Trecho fornecido -
Depois dessa fase, o que aconteceu?

Com a chegada da academia [Academia Imperial de Belas Artes, inaugurada em novembro de 1826, no Rio de Janeiro], tudo vai se modificar. Portanto, o século 19 será muito difícil para artistas. Por exemplo, José Maurício Nunes Garcia [1767-1830], o grande músico negro da Capela Imperial, no tempo de dom João VI [quando ocorreu a transferência da família real portuguesa para o Brasil, entre 1808 e 1822] sofreu muito por causa de seu concorrente português. Por outro lado, exceções ocorreram, como é caso da grande amizade entre o vice-rei Luiz de Vasconcellos e o Mestre Valentim da Fonseca e Silva, escultor e arquiteto que construiu defronte ao Paço Imperial os Jardins e a Fonte dos Amores no Passeio Público. Vale ainda falar da Academia Imperial de Belas Artes e do fracasso dos artistas negros daqueles tempos por preconceito e por falta de apoio ou encomendas que lhes garantissem a sobrevivência. Falo, por exemplo, de Estevão Silva [1845-1891], punido por recusar o segundo lugar do Prêmio da Academia diante do Imperador dom Pedro II. Essas são as mudanças pelas quais se vai construindo uma sociedade que expurga o artista negro, e de certa maneira também fracassa a corporação de ofícios. Os mecenas agora serão outros, não mais a Igreja e as ordens terceiras do século 18.

Fotos de pessoas com pontos-chave:

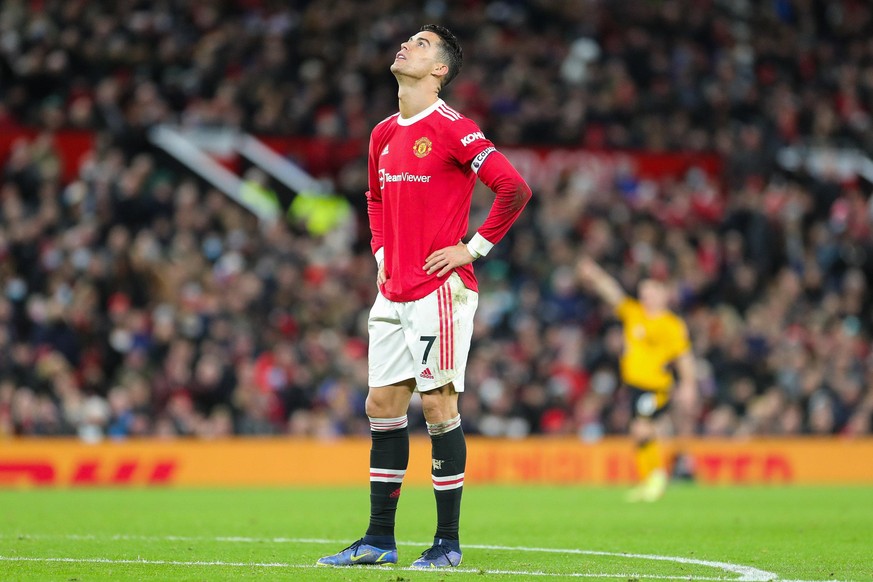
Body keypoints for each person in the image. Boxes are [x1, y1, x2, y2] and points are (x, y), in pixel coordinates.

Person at [317, 24, 531, 568]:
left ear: (440, 70)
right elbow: (373, 197)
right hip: (394, 290)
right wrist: (382, 252)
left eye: (421, 44)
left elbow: (514, 188)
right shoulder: (383, 132)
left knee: (437, 405)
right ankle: (378, 540)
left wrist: (474, 248)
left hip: (441, 290)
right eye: (408, 40)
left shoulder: (454, 128)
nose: (407, 46)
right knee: (382, 406)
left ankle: (447, 543)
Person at [577, 256, 696, 502]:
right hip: (634, 386)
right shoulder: (634, 313)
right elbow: (613, 293)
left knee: (642, 428)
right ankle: (649, 480)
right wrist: (595, 274)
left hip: (655, 387)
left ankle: (658, 477)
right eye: (643, 292)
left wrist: (688, 385)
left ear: (664, 295)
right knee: (638, 432)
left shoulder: (671, 325)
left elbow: (683, 357)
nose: (646, 297)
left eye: (651, 292)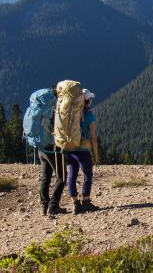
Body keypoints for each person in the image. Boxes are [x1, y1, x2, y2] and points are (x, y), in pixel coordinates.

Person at [66, 88, 100, 214]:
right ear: (87, 100)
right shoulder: (89, 115)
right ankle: (86, 202)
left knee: (71, 176)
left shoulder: (70, 113)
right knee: (88, 175)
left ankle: (75, 204)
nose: (91, 100)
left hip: (69, 149)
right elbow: (93, 137)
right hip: (82, 150)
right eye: (90, 98)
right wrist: (96, 156)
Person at [38, 87, 68, 215]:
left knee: (46, 178)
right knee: (62, 177)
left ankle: (44, 206)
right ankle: (53, 205)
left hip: (41, 148)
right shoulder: (55, 109)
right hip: (53, 149)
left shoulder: (43, 108)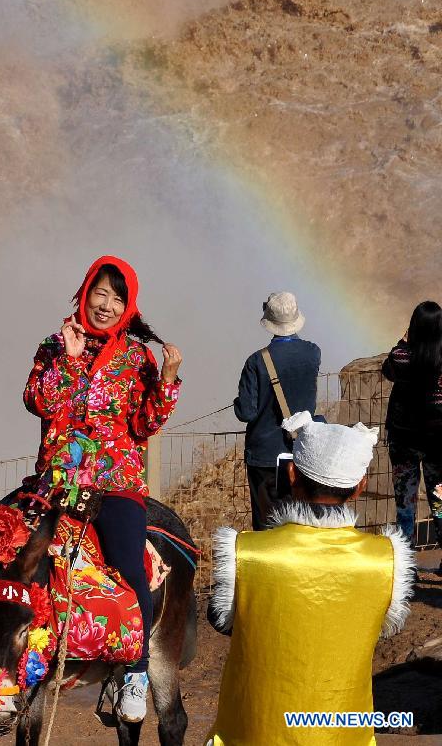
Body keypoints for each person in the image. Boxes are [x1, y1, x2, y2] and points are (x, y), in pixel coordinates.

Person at [23, 255, 182, 722]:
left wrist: (167, 381)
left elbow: (145, 423)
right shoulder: (54, 346)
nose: (106, 305)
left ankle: (134, 672)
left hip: (115, 483)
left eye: (117, 298)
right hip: (56, 480)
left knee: (130, 566)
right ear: (85, 292)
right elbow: (38, 401)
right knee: (8, 552)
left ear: (128, 307)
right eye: (101, 293)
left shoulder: (137, 357)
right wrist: (69, 361)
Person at [205, 412, 415, 746]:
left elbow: (222, 620)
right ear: (360, 486)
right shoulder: (385, 560)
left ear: (291, 473)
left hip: (253, 732)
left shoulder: (246, 552)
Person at [234, 292, 321, 529]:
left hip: (265, 456)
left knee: (267, 525)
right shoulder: (313, 353)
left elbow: (246, 412)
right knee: (300, 523)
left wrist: (238, 402)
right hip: (301, 451)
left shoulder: (256, 361)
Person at [382, 300, 442, 555]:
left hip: (404, 441)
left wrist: (404, 340)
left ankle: (406, 563)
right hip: (437, 444)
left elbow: (388, 369)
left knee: (405, 504)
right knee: (440, 503)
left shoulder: (402, 356)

Partes do exercício -
1. No trecho sobre os artistas negros no século 19, qual foi o motivo da punição de Estevão Silva?
2. Prolongue o trecho sobre os artistas negros no século 19, começando logo após a última frase apresentada.

Suas respostas -
1. Ele foi punido por recusar o segundo lugar do Prêmio da Academia diante do Imperador dom Pedro II.

2.
 

A partir de então, o preconceito passou a pesar mais para os artistas?

Não tenho dúvida. O Arthur Timótheo morreu louco em um hospício; depois, seu irmão, o também artista João Timótheo, morreu louco no mesmo hospício. Não é estranho? Isso depois de ganharem um prêmio de viagem para a Europa e fazerem a grande façanha de decorar a sede do Fluminense Futebol Clube. Esse sempre foi um país ambíguo. O que era o Brasil no século 19? Era um vazio. E os artistas enfrentavam o preconceito nesse enorme vazio. Depois da abolição da escravatura, em 1888, todos os africanos que voltaram para a África levaram com eles o que aprenderam no Brasil. E o resultado se pode ver na cidade de Porto Novo, capital administrativa do Benin, na catedral, assim como na grande mesquita, e ainda se pode ver nos sobrados ao estilo do século 19. Ali se constituiu uma sociedade dos agudás [descendentes de escravos e comerciantes baianos que emigraram para a região] com sobrenomes brasileiros dos retornados, como os Sousas, os Oliveiras, os Almeidas, os Pereiras. Ali também se comemoram as Festas do Bonfim, nas quais dançam a “burrinha”, similar ao bumba meu boi.

 

Além de ter escrito mais de dez livros e ter uma sólida produção como artista, você fundou, em 2004, o Museu Afro Brasil, do qual é diretor curador. Qual é o papel dessa instituição?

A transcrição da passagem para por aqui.